§ **Task prompt**
Reproduce only the rows starting at the one containing "Method | Endpoint" and ending at the one containing "Get user data", renaming "Description" to "Summary" and leaving everything else unchanged.

§

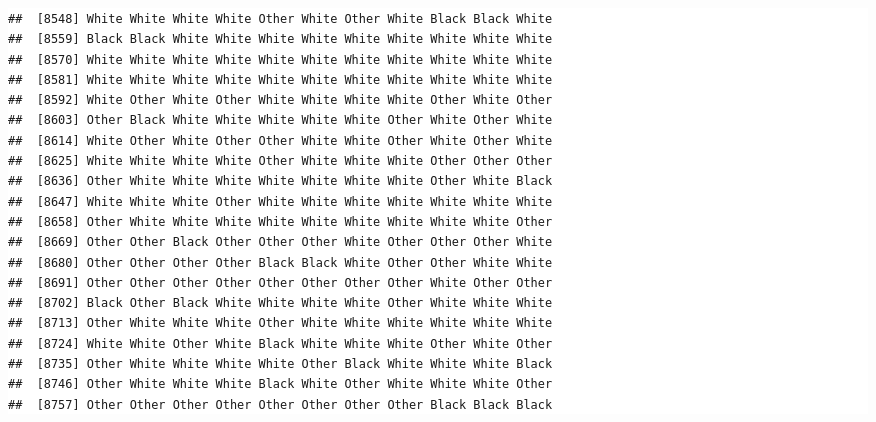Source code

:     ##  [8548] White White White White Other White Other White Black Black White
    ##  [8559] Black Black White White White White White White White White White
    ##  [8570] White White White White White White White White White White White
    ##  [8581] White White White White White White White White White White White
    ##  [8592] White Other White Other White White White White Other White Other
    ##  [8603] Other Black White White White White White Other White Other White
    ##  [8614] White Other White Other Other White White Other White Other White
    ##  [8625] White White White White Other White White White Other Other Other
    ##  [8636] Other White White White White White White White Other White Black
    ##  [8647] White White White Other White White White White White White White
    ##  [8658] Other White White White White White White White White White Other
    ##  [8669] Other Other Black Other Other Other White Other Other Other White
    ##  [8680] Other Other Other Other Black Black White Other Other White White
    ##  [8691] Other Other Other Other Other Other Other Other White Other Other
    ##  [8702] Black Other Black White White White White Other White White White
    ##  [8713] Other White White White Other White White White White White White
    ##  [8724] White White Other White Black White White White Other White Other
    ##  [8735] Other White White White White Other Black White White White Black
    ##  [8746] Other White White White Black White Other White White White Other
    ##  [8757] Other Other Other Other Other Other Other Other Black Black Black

§

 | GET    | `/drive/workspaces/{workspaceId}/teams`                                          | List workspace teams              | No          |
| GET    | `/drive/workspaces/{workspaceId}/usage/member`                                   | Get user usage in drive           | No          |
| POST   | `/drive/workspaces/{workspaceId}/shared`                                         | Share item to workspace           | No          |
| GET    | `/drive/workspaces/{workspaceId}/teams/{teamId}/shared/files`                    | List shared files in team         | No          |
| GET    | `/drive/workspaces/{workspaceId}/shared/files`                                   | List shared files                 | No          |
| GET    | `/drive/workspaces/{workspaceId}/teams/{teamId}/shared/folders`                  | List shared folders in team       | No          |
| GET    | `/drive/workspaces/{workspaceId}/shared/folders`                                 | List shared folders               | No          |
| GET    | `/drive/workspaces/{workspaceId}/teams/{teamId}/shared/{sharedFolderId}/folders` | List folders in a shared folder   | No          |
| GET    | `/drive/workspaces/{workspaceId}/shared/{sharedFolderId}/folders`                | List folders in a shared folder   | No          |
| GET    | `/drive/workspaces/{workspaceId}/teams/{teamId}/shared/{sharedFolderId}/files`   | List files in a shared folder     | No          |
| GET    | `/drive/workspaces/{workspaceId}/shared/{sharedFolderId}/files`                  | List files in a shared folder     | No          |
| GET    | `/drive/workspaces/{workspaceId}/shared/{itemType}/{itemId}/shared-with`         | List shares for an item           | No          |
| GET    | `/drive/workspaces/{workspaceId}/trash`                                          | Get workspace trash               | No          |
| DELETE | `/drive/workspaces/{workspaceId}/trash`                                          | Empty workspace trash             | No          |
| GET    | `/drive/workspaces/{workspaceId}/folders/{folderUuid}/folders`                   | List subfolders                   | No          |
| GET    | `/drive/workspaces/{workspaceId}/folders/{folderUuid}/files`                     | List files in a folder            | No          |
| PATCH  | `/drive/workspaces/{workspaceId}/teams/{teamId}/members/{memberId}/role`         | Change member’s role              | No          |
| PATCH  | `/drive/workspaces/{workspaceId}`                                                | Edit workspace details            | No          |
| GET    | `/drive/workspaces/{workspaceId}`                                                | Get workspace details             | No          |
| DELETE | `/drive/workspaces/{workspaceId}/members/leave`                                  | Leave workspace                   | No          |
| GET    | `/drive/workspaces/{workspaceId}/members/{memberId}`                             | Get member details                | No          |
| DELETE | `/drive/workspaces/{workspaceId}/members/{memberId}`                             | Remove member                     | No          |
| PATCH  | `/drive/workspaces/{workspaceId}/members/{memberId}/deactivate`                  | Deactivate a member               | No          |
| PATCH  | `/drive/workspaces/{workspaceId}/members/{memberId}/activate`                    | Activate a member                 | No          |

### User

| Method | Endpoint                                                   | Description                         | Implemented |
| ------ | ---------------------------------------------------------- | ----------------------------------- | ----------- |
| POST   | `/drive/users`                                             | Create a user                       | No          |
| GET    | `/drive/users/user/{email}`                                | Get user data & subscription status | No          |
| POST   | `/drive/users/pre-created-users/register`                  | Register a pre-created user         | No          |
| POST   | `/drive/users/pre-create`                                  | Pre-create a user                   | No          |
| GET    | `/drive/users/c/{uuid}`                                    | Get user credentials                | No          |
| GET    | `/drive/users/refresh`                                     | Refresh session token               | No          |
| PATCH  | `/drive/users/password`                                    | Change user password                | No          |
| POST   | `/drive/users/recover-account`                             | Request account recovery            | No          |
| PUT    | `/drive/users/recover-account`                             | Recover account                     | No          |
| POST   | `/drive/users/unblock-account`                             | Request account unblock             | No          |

§

§ **Finished task**
| Method | Endpoint                                                   | Summary                         | Implemented |
| ------ | ---------------------------------------------------------- | ----------------------------------- | ----------- |
| POST   | `/drive/users`                                             | Create a user                       | No          |
| GET    | `/drive/users/user/{email}`                                | Get user data & subscription status | No          |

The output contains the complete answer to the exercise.